I don't have numbers to quote at you, but I would assume not. Fundamentally coal, nuclear, and gas-boiler (but not gas-turbine) power plants work the same way - you heat up water until it boils, and run the steam through a turbine to turn that heat into mechanical energy. I.e. the "cooling" is also the electricity generation mechanism. As a result same amount of heat should result in the basically same amount of electricity for each process, and since the water is being used in the same way they should be pretty much equal in water (use or consumption)/electricity output efficiency assuming they were built with the same era of technology...

I was mentally referring to this article. It mentioned that natural gas plants only used one tenth that of coal. I assumed this is because natural gas plants are newer etc.

https://www.eia.gov/todayinenergy/detail.php?id=50698

      Natural gas-fired generation uses a more energy-efficient technology to produce electricity than coal and has a lower water withdrawal intensity than coal. Natural gas combined-cycle generation had an average water withdrawal intensity of 2,793 gal/MWh in 2020, compared with 21,406 gal/MWh for coal.
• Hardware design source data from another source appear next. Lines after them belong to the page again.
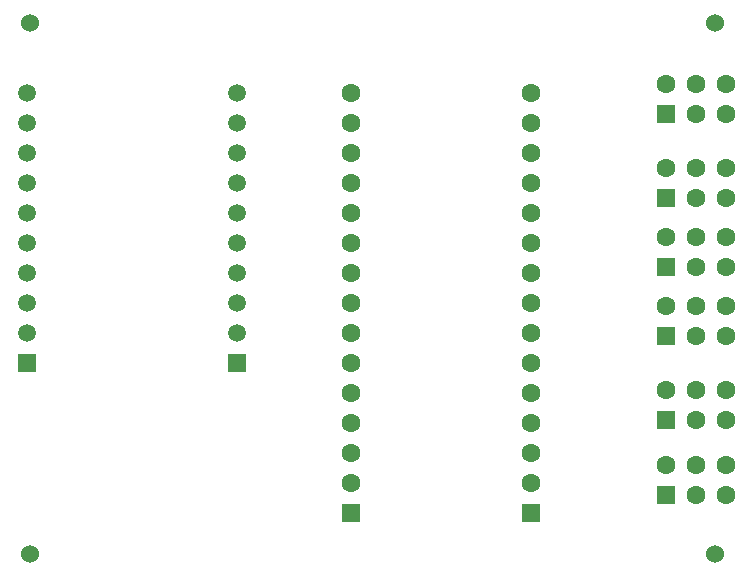
<source format=gbr>
G04 Layer_Color=255*
%FSLAX44Y44*%
%MOMM*%
%TF.FileFunction,Pads,Top*%
%TF.Part,Single*%
G01*
G75*
%TA.AperFunction,ComponentPad*%
%ADD10C,1.5240*%
%ADD11R,1.6000X1.6000*%
%ADD12C,1.6000*%
%ADD13R,1.6000X1.6000*%
%ADD14R,1.5000X1.5000*%
%ADD15C,1.5000*%
D10*
X1230000Y600000D02*
D03*
Y1050000D02*
D03*
X650000D02*
D03*
Y600000D02*
D03*
D11*
X1074420Y635000D02*
D03*
X922020D02*
D03*
D12*
X1074420Y660400D02*
D03*
Y685800D02*
D03*
Y711200D02*
D03*
Y736600D02*
D03*
Y762000D02*
D03*
Y787400D02*
D03*
Y812800D02*
D03*
Y838200D02*
D03*
Y863600D02*
D03*
Y889000D02*
D03*
Y914400D02*
D03*
Y939800D02*
D03*
Y965200D02*
D03*
Y990600D02*
D03*
X1239520Y675640D02*
D03*
Y650240D02*
D03*
X1214120Y675640D02*
D03*
Y650240D02*
D03*
X1188720Y675640D02*
D03*
X922020Y660400D02*
D03*
Y685800D02*
D03*
Y711200D02*
D03*
Y736600D02*
D03*
Y762000D02*
D03*
Y787400D02*
D03*
Y812800D02*
D03*
Y838200D02*
D03*
Y863600D02*
D03*
Y889000D02*
D03*
Y914400D02*
D03*
Y939800D02*
D03*
Y965200D02*
D03*
Y990600D02*
D03*
X1239520Y739140D02*
D03*
Y713740D02*
D03*
X1214120Y739140D02*
D03*
Y713740D02*
D03*
X1188720Y739140D02*
D03*
X1239520Y998220D02*
D03*
Y972820D02*
D03*
X1214120Y998220D02*
D03*
Y972820D02*
D03*
X1188720Y998220D02*
D03*
X1239520Y927100D02*
D03*
Y901700D02*
D03*
X1214120Y927100D02*
D03*
Y901700D02*
D03*
X1188720Y927100D02*
D03*
X1239520Y868680D02*
D03*
Y843280D02*
D03*
X1214120Y868680D02*
D03*
Y843280D02*
D03*
X1188720Y868680D02*
D03*
X1239520Y810260D02*
D03*
Y784860D02*
D03*
X1214120Y810260D02*
D03*
Y784860D02*
D03*
X1188720Y810260D02*
D03*
D13*
Y650240D02*
D03*
Y713740D02*
D03*
Y972820D02*
D03*
Y901700D02*
D03*
Y843280D02*
D03*
Y784860D02*
D03*
D14*
X825500Y762000D02*
D03*
X647700D02*
D03*
D15*
X825500Y787400D02*
D03*
Y838200D02*
D03*
Y863600D02*
D03*
Y889000D02*
D03*
Y914400D02*
D03*
Y939800D02*
D03*
Y965200D02*
D03*
Y990600D02*
D03*
Y812800D02*
D03*
X647700Y787400D02*
D03*
Y838200D02*
D03*
Y863600D02*
D03*
Y889000D02*
D03*
Y914400D02*
D03*
Y939800D02*
D03*
Y965200D02*
D03*
Y990600D02*
D03*
Y812800D02*
D03*
%TF.MD5,8afb147c1c9ee87c05810009632fdfb1*%
M02*

</source>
  • Yeah, that's the gas turbine thing. The first-stage (which generates the majority of the power) isn't boiling water, but extracting energy directly from pressure from burning the gas in a jet-engine like fashion.

    The coal/nuclear like natural gas is what is labelled as "Steam Turbine" in the chart in this article: https://www.eia.gov/todayinenergy/detail.php?id=61444

    Looks like it's already a small minority.

    • Coal and natural gas also emit some of their waste heat in the outgoing exhaust gases. Nuclear doesn't have exhaust gases (aside from evaporated cooling water) to carry away waste heat.

      The big difference is the much lower thermal efficiency of LWR power plants.